## DO THIS:
Could you reproduce, word for word, the naming lines from every row, from kingdom through common name, and leave the pictures out?

Dataset entries
▶
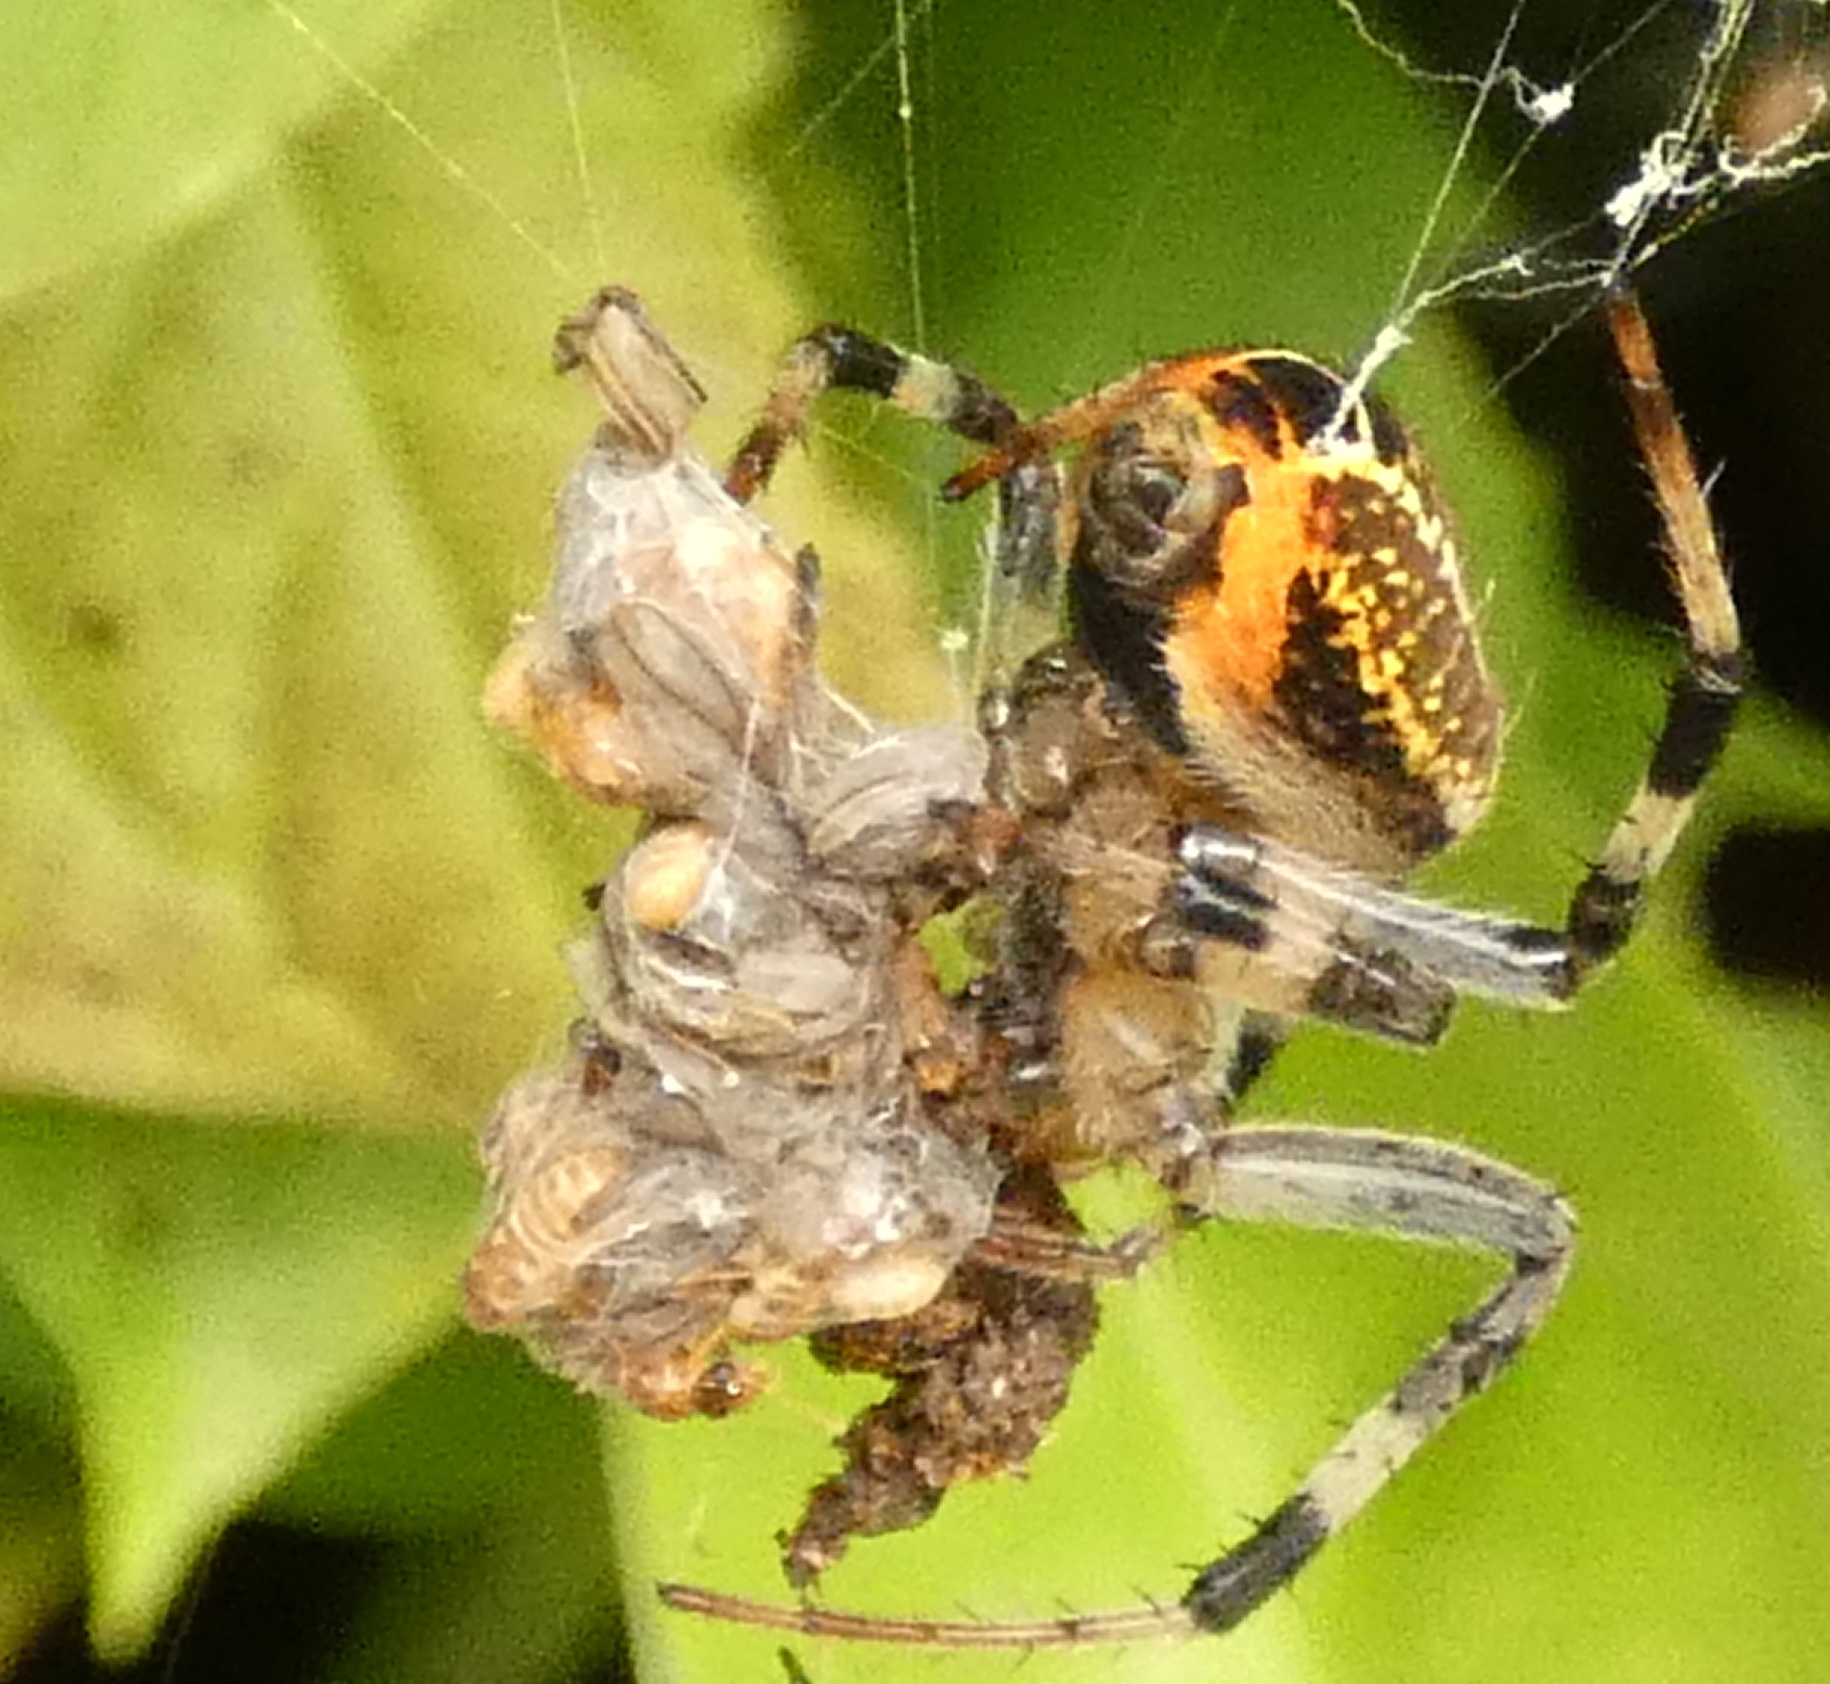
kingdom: Animalia
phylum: Arthropoda
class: Arachnida
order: Araneae
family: Araneidae
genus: Araneus
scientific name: Araneus venatrix
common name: Orb weavers
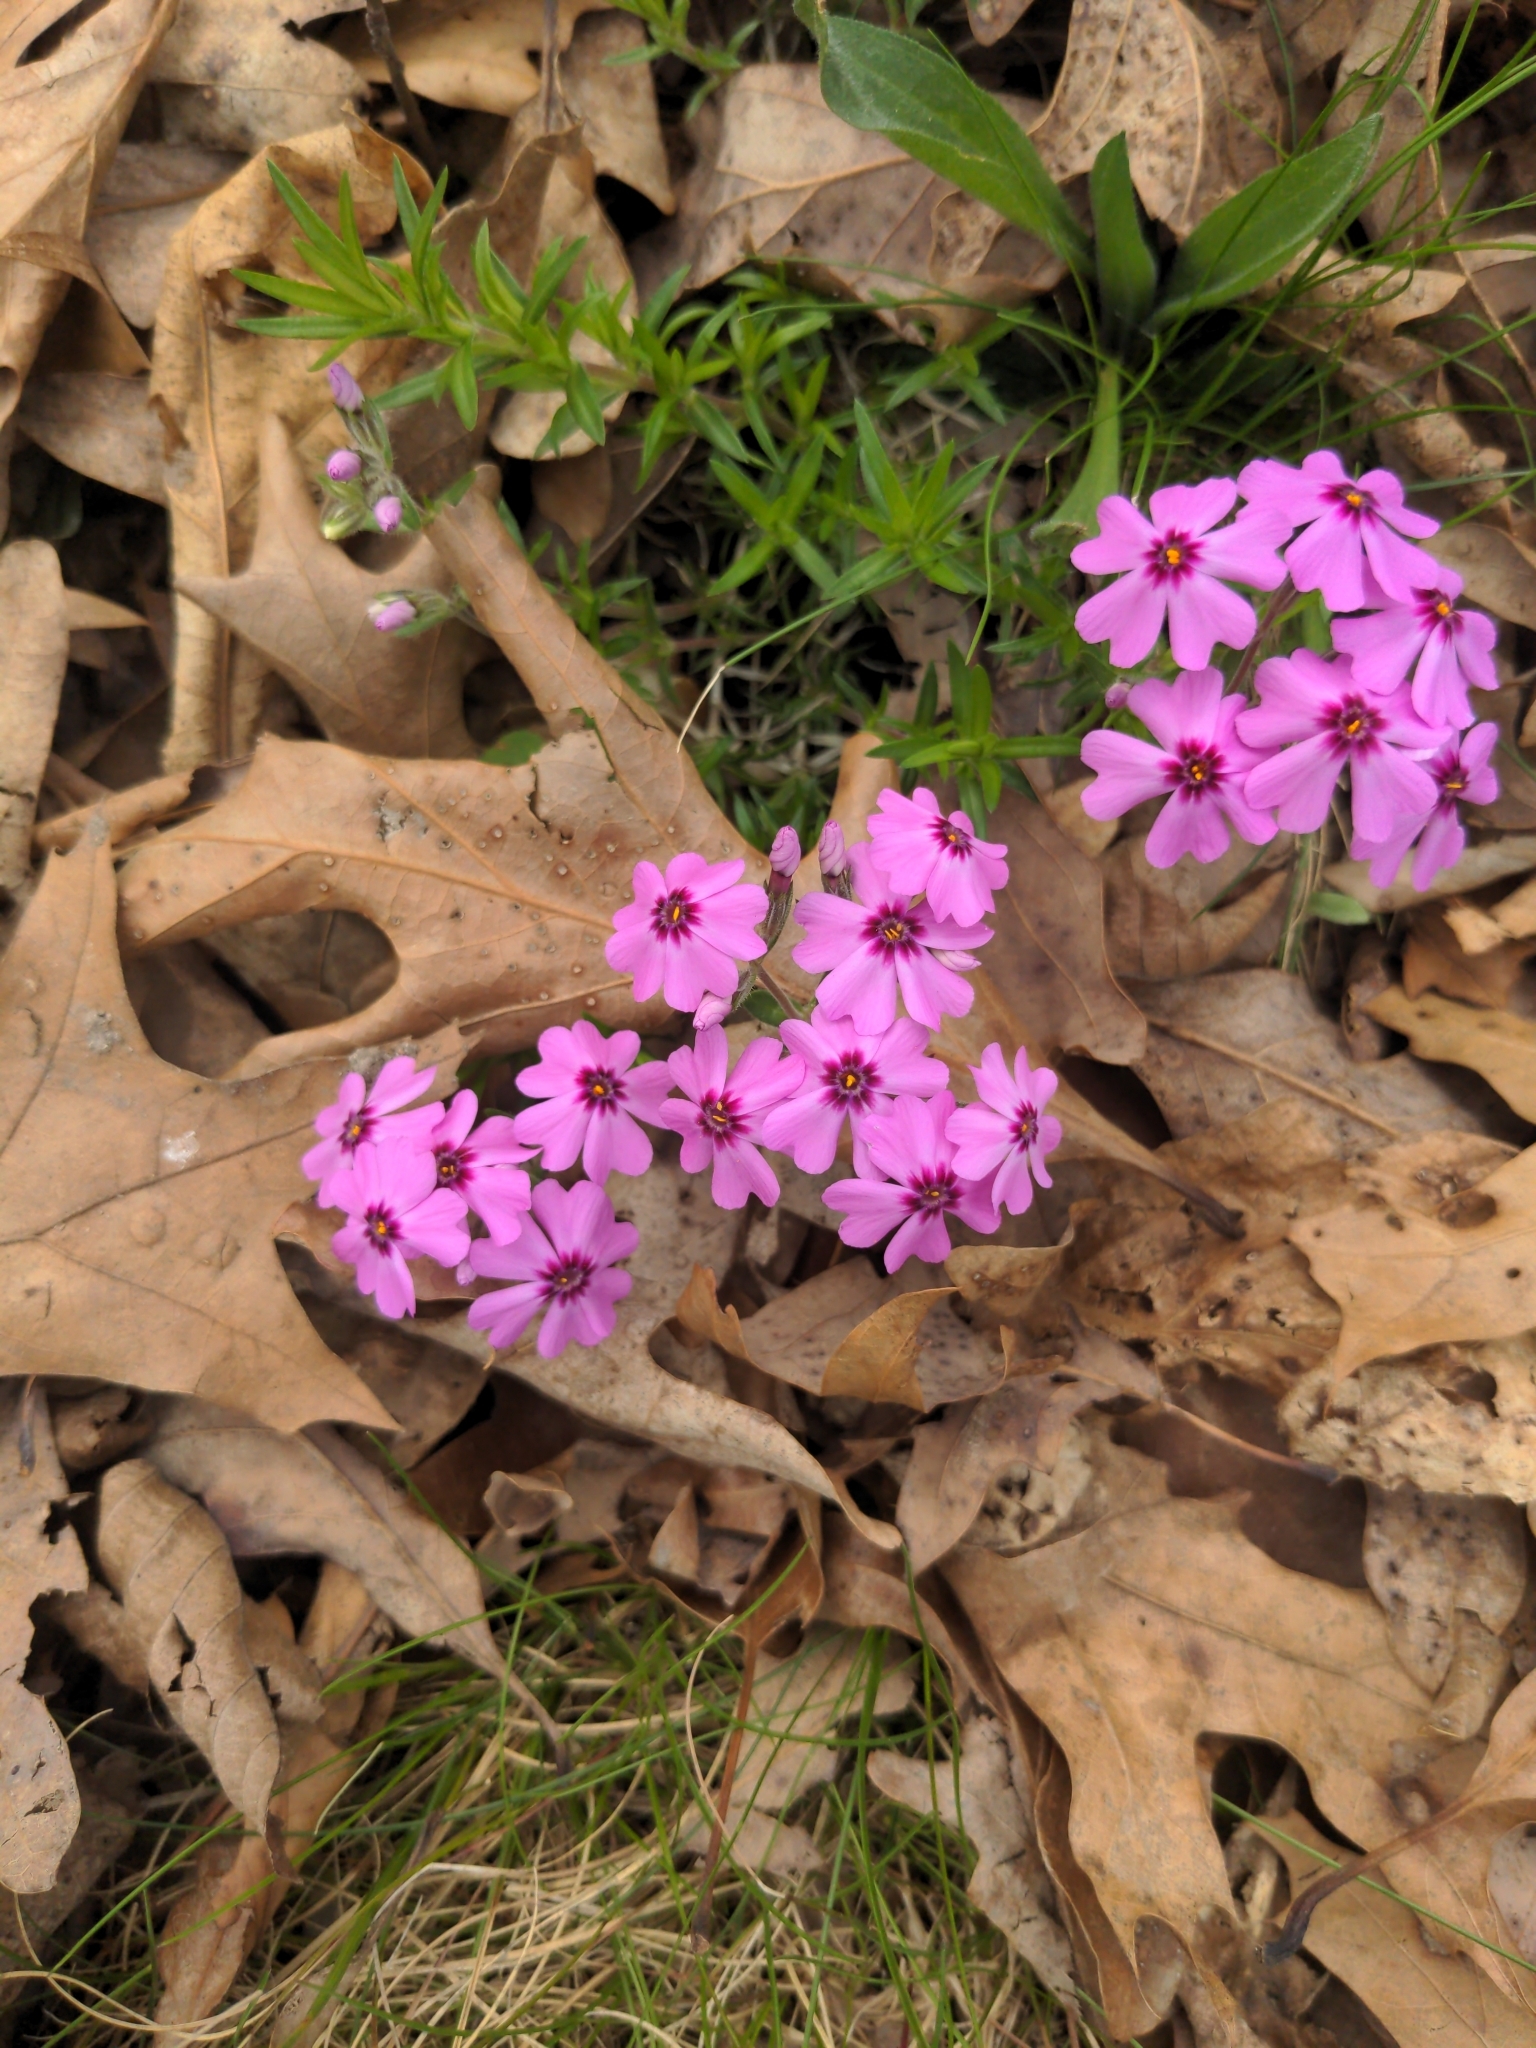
◀
## THE RESULT:
kingdom: Animalia
phylum: Arthropoda
class: Arachnida
order: Araneae
family: Araneidae
genus: Araneus
scientific name: Araneus venatrix
common name: Orb weavers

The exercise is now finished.